*Data to use*
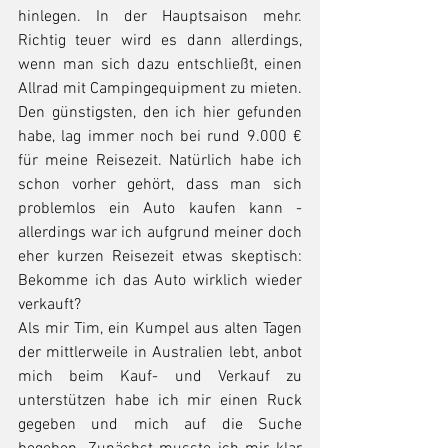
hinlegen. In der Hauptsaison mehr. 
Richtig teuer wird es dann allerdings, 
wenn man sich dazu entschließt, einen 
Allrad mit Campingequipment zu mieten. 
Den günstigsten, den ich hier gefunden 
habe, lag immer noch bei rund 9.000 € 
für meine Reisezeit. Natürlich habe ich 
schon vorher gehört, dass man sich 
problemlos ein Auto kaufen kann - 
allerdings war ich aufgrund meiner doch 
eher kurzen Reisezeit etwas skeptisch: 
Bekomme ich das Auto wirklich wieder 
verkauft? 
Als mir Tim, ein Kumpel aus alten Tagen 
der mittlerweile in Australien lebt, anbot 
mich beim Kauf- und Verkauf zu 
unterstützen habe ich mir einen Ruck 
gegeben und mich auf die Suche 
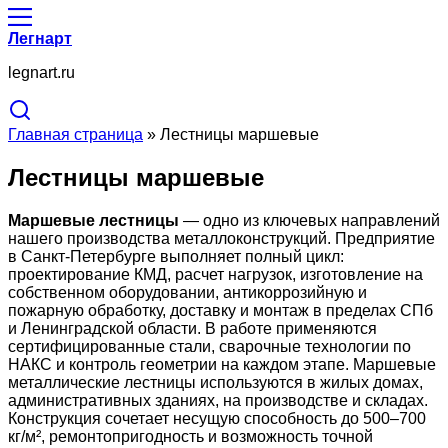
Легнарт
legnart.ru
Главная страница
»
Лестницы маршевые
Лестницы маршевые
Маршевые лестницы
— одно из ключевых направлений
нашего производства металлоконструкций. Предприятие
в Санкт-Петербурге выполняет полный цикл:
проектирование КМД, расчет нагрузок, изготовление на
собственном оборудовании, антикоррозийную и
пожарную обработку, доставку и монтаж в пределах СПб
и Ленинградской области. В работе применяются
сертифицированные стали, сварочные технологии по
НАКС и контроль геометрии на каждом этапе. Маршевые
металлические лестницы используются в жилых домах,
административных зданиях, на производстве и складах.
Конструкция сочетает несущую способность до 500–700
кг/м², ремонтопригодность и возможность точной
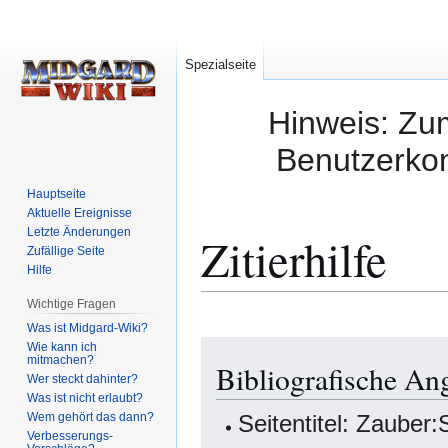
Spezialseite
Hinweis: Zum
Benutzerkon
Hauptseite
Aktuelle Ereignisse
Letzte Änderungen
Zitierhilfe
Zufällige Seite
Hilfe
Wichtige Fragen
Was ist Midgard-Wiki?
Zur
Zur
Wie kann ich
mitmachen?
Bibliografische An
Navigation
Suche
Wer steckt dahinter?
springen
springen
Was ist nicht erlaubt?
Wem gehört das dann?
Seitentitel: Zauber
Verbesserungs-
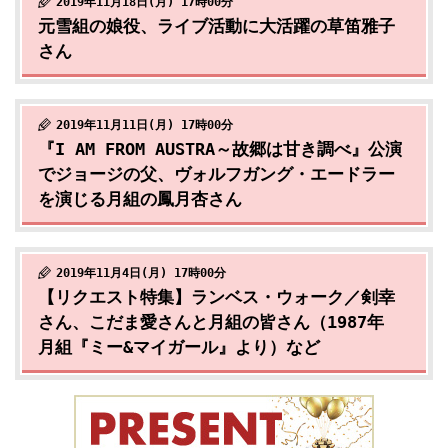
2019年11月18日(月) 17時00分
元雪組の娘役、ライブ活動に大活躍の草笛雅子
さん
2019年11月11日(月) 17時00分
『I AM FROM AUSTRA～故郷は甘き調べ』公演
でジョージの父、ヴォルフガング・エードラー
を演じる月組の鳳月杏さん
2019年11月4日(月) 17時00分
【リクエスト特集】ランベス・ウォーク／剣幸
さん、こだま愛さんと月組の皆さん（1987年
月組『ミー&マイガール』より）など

...

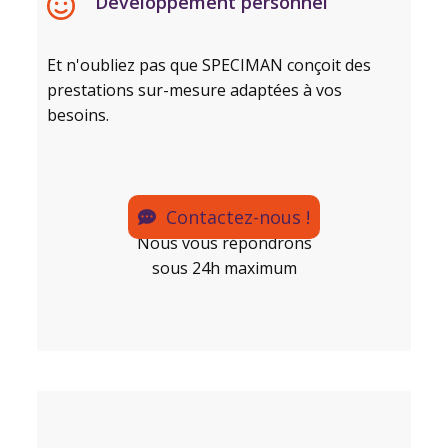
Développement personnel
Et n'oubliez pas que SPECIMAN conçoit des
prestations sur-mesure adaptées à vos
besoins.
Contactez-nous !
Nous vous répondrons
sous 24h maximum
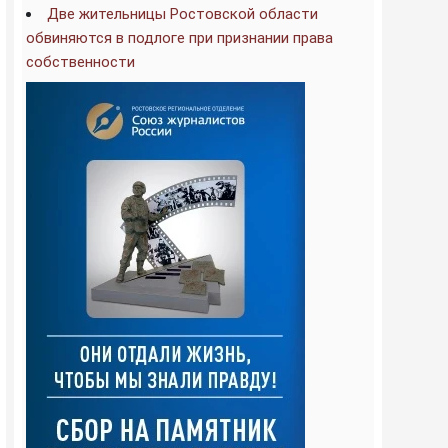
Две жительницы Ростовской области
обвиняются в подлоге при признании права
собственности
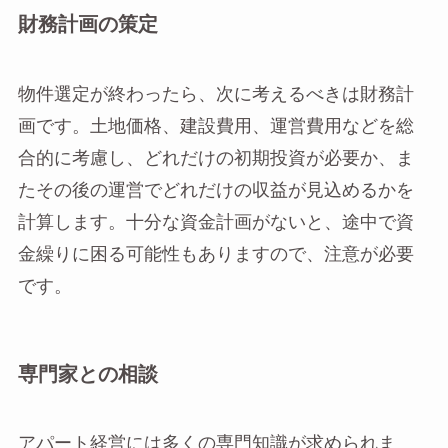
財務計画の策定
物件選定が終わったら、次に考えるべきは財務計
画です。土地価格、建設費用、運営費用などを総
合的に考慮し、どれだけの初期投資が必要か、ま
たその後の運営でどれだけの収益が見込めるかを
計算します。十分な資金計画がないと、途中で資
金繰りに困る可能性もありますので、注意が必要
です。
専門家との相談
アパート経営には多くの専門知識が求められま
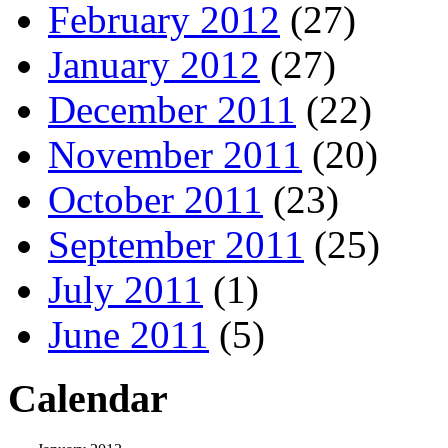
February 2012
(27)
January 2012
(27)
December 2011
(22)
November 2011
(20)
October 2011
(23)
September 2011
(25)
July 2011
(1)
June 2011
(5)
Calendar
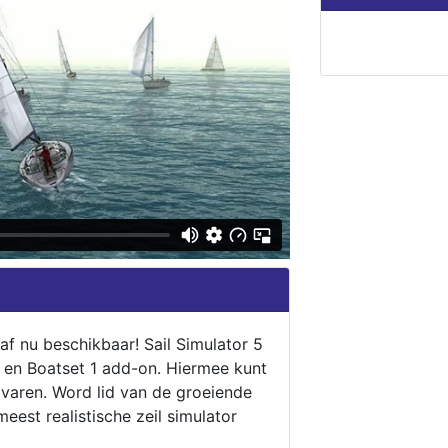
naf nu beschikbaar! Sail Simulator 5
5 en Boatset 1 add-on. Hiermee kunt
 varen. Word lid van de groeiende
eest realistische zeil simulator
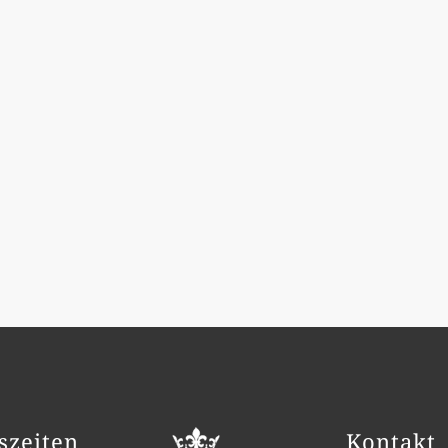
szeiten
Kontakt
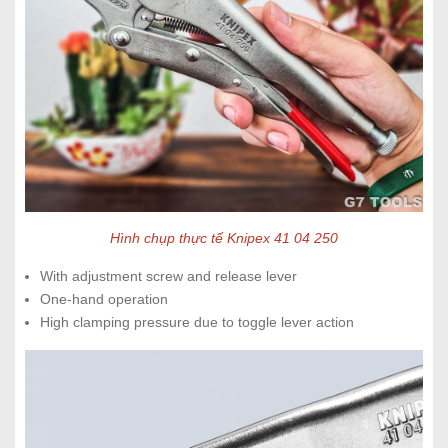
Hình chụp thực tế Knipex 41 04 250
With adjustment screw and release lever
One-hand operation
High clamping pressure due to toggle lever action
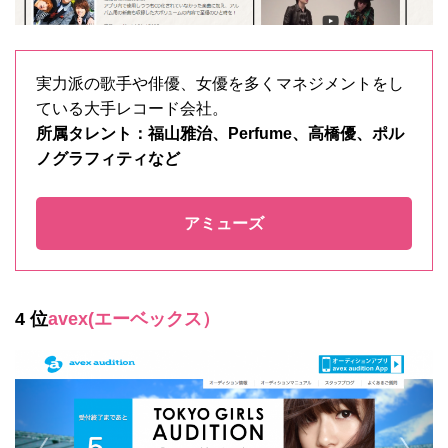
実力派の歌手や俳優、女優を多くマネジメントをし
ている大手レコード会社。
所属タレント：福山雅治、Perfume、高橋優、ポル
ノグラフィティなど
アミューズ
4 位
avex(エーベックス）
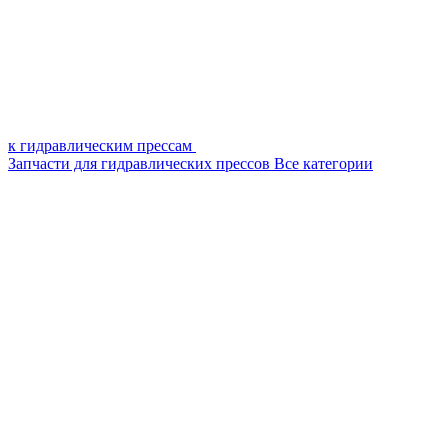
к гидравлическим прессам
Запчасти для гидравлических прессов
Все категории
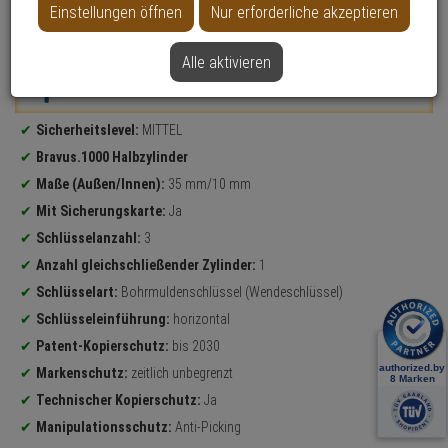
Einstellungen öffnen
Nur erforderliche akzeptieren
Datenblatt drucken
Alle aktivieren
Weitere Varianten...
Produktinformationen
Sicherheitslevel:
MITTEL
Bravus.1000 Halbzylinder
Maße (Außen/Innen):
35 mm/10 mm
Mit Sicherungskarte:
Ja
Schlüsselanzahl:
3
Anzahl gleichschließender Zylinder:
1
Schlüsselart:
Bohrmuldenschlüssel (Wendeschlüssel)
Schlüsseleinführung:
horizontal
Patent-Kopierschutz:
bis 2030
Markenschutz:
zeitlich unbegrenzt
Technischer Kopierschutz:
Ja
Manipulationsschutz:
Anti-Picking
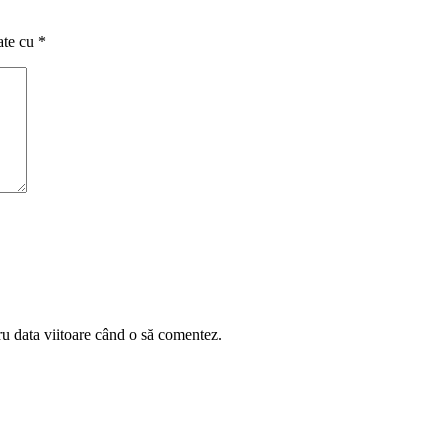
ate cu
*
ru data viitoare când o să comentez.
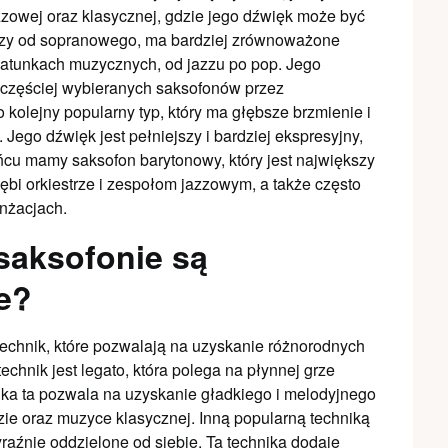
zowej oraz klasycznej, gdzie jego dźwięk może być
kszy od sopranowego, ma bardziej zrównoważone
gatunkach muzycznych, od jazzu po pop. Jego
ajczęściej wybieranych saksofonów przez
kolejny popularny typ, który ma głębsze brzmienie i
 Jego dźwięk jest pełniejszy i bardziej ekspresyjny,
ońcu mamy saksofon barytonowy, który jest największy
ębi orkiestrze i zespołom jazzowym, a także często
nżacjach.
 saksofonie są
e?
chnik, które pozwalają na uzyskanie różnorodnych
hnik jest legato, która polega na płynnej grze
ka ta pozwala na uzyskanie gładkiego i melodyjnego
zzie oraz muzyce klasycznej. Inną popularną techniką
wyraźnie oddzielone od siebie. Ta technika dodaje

*What the task asks*
Search the entries for the word "allerdings". Copy every line where it occurs.

*Answer to this task*
Richtig teuer wird es dann allerdings, 
allerdings war ich aufgrund meiner doch 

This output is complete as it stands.